Mireles, who was trained in bilingual and special education, worked at Robb Elementary School, where a teenager killed them all in a hail of gunfire before being killed himself by police officers.
Mireles taught fourth grade children, generally 9 or 10 years old, her cousin Cristina Arizmendi Mireles said on Facebook.
"My beautiful cousin! Such a devastating day for us all! My heart is shattered into a million pieces," Arizmendi Mireles said.
In a short biography posted on the school district's website, Mireles had written she had "a supportive, fun, and loving family" comprised of her husband, her college graduate daughter, and "three furry friends."
Her husband, Ruben Ruiz, is a police officer at the school district's police force, the agency investigating the massacre.
"I love running, hiking, and now you just might see me riding a bike!!" Mireles wrote on the website.
Her aunt, Lydia Martinez Delgado, grieved for her niece in a Facebook post, asking for prayers for her family and the entire town of Uvalde. The community, about 80 miles (130 km) west of San Antonio, has about 16,000 residents, nearly 80% of them Hispanic or Latino, according to U.S. Census data.
"I'm furious that these shootings continue. These children are innocent. Rifles should not be easily available to all.
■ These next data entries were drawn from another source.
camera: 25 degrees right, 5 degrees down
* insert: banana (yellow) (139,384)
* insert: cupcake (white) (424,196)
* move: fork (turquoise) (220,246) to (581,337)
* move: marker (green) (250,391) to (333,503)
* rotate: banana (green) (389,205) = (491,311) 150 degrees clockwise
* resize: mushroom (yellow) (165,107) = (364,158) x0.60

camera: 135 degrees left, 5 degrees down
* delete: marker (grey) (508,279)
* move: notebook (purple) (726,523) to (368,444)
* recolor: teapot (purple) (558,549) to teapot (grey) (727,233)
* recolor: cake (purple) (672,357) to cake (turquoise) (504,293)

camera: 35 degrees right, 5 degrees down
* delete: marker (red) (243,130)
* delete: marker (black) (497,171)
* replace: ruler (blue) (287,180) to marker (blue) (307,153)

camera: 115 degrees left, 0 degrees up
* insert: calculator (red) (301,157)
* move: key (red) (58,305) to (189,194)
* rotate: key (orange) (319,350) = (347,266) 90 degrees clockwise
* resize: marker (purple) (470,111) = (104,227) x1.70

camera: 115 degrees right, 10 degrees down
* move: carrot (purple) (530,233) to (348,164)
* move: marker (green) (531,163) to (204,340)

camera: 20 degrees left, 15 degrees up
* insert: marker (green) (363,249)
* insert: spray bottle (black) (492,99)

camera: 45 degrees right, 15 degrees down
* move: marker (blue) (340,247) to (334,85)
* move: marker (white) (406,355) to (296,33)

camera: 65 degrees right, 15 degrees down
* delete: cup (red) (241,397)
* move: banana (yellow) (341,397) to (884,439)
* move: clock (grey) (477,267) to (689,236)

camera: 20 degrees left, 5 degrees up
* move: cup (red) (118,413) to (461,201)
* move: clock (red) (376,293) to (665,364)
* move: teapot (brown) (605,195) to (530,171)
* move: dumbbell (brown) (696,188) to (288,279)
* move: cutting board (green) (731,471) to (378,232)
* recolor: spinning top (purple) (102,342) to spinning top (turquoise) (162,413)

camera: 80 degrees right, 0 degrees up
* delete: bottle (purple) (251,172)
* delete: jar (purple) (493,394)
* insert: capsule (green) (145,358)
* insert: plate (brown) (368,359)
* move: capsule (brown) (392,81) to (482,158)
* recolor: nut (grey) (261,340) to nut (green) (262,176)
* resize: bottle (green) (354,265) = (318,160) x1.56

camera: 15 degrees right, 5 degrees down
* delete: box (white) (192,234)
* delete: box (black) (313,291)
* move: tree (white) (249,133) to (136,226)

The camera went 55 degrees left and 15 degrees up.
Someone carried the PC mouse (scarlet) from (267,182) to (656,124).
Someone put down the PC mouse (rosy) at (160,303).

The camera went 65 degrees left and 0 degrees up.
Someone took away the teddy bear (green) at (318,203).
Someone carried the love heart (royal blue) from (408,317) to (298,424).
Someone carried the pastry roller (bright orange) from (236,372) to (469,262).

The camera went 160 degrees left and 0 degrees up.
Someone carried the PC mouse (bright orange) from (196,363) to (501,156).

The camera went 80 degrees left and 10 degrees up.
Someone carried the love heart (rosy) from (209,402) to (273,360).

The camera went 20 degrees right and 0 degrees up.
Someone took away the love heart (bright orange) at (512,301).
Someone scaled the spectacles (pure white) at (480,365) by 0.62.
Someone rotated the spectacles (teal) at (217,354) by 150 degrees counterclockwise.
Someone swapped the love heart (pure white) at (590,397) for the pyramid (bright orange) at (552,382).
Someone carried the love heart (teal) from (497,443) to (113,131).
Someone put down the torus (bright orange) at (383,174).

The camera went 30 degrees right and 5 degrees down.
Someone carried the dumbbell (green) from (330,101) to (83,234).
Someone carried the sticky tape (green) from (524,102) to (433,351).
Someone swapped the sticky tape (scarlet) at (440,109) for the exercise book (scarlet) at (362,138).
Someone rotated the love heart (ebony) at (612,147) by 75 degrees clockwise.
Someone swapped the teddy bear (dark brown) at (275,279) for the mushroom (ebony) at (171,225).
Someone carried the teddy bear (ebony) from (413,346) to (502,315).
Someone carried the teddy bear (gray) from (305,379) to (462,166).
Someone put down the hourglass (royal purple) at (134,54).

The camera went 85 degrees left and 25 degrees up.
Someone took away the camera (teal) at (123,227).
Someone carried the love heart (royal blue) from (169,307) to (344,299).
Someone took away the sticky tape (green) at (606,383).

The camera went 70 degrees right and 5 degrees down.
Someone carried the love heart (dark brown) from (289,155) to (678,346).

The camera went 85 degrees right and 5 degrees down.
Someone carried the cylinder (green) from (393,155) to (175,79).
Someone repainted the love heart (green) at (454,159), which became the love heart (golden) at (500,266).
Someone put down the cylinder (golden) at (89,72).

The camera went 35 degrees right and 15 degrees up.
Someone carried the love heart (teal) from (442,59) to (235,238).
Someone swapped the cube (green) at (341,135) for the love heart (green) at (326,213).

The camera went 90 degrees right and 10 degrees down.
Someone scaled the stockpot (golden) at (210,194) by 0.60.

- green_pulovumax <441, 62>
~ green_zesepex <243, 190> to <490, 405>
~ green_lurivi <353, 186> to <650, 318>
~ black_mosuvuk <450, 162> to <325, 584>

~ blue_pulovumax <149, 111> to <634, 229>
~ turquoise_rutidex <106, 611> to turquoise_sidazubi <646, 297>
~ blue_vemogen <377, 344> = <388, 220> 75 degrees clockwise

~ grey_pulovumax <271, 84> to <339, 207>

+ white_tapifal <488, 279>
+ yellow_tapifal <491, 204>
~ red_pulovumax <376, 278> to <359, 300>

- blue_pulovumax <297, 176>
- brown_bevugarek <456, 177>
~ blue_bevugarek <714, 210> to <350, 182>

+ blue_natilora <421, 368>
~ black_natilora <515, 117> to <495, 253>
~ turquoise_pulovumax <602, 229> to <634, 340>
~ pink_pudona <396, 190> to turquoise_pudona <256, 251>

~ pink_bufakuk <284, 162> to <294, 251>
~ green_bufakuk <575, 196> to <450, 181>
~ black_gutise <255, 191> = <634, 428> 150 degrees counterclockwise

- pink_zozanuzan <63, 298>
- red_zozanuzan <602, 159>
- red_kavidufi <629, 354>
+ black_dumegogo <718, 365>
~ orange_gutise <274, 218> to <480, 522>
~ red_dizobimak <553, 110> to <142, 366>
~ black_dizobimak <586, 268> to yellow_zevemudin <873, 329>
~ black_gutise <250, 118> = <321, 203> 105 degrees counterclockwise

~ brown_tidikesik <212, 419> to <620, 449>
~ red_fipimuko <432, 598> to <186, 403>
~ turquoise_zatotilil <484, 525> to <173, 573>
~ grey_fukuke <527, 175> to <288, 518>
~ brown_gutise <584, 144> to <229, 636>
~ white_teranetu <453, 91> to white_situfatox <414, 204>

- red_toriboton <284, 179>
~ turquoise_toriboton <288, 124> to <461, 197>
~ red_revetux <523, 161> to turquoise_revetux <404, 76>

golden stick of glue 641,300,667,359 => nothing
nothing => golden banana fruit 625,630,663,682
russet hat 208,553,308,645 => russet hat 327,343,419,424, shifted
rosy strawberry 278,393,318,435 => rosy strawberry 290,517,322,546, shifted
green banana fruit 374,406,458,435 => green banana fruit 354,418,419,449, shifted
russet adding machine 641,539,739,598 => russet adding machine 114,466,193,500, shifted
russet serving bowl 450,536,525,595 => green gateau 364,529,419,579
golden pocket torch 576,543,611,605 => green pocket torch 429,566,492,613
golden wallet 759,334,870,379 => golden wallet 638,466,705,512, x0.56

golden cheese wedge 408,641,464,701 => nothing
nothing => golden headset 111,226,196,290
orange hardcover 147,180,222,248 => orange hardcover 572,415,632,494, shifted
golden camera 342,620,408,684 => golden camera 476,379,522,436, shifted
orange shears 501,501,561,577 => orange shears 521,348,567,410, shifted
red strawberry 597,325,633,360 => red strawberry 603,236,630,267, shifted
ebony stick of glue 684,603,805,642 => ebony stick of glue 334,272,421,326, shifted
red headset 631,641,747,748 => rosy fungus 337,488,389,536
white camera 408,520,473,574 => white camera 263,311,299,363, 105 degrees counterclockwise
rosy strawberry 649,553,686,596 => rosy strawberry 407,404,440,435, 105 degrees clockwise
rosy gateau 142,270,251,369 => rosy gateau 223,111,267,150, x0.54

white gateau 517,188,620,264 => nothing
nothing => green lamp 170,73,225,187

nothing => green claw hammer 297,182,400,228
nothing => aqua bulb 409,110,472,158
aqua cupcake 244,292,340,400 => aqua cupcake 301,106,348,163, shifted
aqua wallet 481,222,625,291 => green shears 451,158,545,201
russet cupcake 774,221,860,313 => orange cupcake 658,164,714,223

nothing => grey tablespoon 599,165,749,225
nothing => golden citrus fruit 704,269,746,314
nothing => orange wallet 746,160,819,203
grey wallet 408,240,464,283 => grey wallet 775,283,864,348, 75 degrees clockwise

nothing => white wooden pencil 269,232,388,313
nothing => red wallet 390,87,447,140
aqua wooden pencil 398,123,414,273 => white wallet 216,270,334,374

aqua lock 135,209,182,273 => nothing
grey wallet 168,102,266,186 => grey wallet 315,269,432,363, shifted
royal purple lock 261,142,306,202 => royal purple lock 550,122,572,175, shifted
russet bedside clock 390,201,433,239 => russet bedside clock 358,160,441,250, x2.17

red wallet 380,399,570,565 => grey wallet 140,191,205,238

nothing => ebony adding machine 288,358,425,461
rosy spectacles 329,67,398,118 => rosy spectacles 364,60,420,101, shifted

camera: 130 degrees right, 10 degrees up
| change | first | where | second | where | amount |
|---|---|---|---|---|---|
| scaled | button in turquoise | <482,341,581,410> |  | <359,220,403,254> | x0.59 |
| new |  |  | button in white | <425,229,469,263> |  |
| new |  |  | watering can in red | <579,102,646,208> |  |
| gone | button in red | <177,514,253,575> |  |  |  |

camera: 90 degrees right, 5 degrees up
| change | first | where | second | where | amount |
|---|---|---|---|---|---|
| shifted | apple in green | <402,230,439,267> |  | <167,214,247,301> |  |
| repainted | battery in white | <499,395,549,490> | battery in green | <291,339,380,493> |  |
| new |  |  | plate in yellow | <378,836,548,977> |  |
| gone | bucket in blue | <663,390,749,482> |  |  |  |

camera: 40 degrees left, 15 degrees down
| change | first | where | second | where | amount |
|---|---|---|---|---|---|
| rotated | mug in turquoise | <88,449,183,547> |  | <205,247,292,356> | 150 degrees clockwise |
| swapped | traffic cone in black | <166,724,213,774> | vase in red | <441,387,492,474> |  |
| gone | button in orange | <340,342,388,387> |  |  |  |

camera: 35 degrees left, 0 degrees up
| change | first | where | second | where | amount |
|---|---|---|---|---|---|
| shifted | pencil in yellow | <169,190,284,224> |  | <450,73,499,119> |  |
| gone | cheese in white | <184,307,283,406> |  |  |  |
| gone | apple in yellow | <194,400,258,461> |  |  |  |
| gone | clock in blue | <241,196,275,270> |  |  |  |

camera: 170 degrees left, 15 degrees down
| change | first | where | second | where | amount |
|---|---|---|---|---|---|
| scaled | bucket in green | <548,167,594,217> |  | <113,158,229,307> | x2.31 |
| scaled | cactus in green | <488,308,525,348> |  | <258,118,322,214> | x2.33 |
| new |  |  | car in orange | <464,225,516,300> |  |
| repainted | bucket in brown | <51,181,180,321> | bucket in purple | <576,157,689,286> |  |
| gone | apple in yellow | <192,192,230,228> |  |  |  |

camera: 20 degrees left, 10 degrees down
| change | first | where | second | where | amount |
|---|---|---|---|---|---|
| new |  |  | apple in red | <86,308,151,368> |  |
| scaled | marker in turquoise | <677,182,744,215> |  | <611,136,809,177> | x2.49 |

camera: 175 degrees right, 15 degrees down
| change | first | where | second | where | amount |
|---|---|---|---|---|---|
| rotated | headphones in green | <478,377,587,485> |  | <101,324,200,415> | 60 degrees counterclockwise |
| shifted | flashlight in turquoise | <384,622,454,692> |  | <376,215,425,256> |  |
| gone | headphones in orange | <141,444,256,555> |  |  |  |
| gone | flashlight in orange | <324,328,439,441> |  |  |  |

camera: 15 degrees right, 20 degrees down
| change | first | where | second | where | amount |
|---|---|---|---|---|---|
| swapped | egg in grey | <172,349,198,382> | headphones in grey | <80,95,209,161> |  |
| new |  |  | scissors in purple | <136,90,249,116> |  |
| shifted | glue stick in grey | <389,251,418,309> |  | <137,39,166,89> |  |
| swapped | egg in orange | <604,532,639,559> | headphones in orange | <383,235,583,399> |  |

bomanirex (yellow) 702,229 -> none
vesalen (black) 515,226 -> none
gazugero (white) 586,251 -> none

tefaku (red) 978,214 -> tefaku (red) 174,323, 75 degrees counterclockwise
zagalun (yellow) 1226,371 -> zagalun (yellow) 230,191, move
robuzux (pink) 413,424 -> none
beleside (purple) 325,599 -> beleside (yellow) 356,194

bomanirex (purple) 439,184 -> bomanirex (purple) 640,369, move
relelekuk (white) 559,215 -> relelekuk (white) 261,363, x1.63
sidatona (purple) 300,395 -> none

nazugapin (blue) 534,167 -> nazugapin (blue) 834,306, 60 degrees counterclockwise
This is my hometown, a small community of less than 20,000. I never imagined this would happen to especially loved ones," Martinez Delgado said in a statement.
"All we can do is pray hard for our country, state, schools, and especially the families of all," the statement said.
There were two days left in the school year when Tuesday's massacre unfolded. The school district canceled classes for the remainder of the school year and has established grief counseling for the survivors.